Konflik yang terus berkecamuk di Timur Tengah, khususnya antara Israel dan Iran, memicu kekhawatiran global akan lonjakan harga minyak dunia. Eskalasi konflik yang melibatkan negara-negara produsen minyak utama berpotensi mendongkrak harga minyak hingga menembus US$ 100 per barel.
Dampak Luas Konflik Timur Tengah
Jika perang meluas dan melibatkan negara-negara seperti Arab Saudi, Yordania, atau Irak, pasokan minyak dunia akan terganggu secara signifikan. Terlebih lagi, Selat Hormuz, jalur utama transportasi minyak dari Timur Tengah, berisiko terhambat akibat konflik, semakin memperparah krisis pasokan.
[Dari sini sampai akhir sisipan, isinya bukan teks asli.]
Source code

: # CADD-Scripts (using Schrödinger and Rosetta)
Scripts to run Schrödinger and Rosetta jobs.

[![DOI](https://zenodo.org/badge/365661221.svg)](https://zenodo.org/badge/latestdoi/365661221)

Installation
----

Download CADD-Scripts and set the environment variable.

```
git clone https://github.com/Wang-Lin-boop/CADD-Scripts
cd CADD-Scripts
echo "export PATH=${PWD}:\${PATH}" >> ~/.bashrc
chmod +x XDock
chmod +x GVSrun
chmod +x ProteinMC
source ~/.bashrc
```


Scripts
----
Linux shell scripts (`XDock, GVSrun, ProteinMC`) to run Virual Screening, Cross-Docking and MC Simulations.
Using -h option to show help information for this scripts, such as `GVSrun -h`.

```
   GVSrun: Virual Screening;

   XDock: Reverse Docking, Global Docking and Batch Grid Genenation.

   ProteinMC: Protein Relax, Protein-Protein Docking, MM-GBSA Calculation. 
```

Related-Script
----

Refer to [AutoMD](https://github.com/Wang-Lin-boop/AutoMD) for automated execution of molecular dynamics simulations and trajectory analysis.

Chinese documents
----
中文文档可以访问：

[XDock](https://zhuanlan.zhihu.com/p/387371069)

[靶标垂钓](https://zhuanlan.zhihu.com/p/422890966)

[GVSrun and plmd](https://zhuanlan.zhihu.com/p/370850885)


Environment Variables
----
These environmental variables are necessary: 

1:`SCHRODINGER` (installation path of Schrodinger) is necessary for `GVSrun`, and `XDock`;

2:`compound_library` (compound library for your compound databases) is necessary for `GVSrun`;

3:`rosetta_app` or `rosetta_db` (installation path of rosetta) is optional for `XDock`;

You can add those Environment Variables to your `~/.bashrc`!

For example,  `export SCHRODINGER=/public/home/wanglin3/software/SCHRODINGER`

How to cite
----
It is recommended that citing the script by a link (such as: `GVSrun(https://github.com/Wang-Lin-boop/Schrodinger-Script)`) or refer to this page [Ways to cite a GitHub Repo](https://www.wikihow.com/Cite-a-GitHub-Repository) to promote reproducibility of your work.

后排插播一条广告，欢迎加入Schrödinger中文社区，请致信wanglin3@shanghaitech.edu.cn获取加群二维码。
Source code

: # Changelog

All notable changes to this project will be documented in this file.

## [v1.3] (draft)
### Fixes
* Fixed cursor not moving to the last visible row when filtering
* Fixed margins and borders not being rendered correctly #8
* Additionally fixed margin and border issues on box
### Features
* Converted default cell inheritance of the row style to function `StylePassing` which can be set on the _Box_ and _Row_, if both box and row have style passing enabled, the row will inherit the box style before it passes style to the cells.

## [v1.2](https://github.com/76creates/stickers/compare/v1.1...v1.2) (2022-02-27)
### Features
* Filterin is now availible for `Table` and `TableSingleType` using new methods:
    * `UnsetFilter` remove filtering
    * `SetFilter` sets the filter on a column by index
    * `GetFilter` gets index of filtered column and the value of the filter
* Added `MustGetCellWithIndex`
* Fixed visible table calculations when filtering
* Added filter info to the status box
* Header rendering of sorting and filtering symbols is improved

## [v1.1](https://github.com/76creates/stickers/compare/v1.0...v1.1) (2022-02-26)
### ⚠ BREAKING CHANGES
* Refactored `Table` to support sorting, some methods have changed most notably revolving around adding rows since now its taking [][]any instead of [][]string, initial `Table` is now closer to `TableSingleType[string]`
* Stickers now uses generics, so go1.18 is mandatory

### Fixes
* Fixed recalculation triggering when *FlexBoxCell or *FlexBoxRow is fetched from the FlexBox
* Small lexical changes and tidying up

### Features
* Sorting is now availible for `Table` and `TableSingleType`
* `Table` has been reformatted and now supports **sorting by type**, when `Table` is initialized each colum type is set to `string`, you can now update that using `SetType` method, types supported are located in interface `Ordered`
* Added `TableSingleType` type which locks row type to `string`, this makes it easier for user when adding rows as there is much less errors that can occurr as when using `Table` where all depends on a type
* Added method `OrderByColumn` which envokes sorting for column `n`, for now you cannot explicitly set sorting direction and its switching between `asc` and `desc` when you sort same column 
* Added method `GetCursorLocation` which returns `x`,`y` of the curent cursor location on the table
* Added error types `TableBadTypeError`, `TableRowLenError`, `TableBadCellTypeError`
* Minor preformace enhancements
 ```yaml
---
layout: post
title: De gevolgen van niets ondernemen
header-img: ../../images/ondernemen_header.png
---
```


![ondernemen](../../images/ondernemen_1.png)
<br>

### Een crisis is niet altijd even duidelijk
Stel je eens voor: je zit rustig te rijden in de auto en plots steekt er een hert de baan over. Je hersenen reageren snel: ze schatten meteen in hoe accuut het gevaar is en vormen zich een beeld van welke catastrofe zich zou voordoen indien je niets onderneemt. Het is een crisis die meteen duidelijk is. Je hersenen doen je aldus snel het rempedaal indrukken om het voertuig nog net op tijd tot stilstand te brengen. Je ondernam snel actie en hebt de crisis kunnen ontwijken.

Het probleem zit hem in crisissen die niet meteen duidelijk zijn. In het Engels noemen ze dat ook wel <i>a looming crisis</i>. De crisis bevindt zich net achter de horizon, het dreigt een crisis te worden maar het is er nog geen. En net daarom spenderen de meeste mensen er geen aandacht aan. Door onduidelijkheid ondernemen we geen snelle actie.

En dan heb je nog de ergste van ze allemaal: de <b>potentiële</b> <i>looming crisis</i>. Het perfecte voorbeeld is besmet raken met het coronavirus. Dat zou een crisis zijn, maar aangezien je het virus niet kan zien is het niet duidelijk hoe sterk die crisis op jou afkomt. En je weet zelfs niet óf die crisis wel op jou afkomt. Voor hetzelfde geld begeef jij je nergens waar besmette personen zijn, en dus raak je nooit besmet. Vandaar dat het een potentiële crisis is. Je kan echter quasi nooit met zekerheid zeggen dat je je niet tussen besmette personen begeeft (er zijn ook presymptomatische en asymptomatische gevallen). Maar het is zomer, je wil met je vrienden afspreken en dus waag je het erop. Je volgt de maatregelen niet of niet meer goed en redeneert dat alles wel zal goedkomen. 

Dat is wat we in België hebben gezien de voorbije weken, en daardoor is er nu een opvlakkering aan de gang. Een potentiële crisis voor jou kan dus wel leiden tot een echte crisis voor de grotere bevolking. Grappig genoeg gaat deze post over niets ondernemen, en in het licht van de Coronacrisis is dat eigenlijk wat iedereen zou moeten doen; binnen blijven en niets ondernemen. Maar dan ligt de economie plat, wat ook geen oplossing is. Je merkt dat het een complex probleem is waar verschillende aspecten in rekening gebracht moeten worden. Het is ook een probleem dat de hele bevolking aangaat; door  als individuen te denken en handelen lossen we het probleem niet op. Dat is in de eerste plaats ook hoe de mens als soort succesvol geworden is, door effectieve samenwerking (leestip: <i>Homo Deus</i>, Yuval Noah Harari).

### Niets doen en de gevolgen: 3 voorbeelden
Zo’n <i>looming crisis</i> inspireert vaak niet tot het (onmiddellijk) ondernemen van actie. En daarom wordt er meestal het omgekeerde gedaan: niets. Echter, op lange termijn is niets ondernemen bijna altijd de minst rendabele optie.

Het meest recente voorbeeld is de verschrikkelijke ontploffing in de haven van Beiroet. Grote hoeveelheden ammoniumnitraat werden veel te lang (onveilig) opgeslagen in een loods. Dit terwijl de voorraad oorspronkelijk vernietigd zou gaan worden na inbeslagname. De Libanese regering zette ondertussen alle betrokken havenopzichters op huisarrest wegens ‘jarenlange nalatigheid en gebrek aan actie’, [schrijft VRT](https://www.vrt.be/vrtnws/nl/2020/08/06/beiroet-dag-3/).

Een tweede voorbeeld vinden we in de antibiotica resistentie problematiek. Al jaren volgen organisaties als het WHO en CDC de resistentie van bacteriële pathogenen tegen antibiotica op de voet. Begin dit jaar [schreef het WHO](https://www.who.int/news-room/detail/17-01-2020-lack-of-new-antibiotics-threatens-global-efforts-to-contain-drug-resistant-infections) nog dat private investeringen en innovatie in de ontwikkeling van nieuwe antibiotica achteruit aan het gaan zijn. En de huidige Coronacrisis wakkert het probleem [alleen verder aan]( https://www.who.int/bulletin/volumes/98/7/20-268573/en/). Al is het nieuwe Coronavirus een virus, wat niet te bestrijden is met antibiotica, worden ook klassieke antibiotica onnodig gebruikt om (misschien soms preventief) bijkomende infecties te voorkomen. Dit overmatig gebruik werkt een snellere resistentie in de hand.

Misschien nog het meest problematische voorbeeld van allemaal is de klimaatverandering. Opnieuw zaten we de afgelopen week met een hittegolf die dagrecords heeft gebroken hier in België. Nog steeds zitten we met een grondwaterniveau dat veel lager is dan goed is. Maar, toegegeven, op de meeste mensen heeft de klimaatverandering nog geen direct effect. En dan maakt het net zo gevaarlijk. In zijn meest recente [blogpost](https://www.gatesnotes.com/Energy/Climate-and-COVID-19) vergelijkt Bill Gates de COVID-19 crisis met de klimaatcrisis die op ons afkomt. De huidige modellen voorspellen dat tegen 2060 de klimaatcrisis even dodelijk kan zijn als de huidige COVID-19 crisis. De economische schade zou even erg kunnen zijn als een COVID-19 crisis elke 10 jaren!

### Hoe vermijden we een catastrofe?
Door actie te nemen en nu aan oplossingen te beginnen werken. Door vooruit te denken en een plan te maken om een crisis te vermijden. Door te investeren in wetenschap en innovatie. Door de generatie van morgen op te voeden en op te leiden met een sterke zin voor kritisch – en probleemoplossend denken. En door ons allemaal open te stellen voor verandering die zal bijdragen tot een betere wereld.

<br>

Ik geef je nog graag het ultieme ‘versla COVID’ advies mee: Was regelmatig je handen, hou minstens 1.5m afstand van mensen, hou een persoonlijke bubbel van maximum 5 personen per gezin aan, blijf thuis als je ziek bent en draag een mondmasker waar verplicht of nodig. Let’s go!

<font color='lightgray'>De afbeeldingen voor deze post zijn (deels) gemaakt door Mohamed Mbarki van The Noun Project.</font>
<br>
Kenaikan Harga BBM di Depan Mata?
Kondisi ini berpotensi besar memicu kenaikan harga Bahan Bakar Minyak (BBM) di Indonesia. BBM non-subsidi seperti Pertamax akan langsung terpengaruh mekanisme pasar, sementara pemerintah perlu berhati-hati dalam menyesuaikan harga BBM subsidi seperti Pertalite. Kenaikan harga BBM subsidi berisiko memicu inflasi dan menekan daya beli masyarakat.
APBN Terancam, Pemerintah Harus Bertindak Cepat
Saat ini, harga minyak mentah dunia masih berada di kisaran US$ 73-75 per barel, di bawah asumsi makro dalam APBN 2025 sebesar US$ 82 per barel. Namun, jika harga minyak terus melonjak dan melampaui angka tersebut, pemerintah perlu segera mengambil langkah-langkah strategis.
Rekomendasi Kebijakan untuk Pemerintah:
- Revisi APBN: Pemerintah perlu merevisi APBN untuk mengantisipasi kenaikan subsidi BBM akibat fluktuasi harga minyak.
- Perluas Bansos: Antisipasi dampak kenaikan harga BBM terhadap masyarakat rentan dan miskin dengan memberikan tambahan bantuan sosial.
- Dorong Penggunaan Transportasi Publik: Kurangi konsumsi BBM subsidi dengan mengajak masyarakat beralih ke transportasi umum.
Pemerintah perlu memantau perkembangan situasi secara seksama dan menyiapkan langkah mitigasi yang tepat untuk melindungi ekonomi Indonesia dari guncangan harga minyak dunia.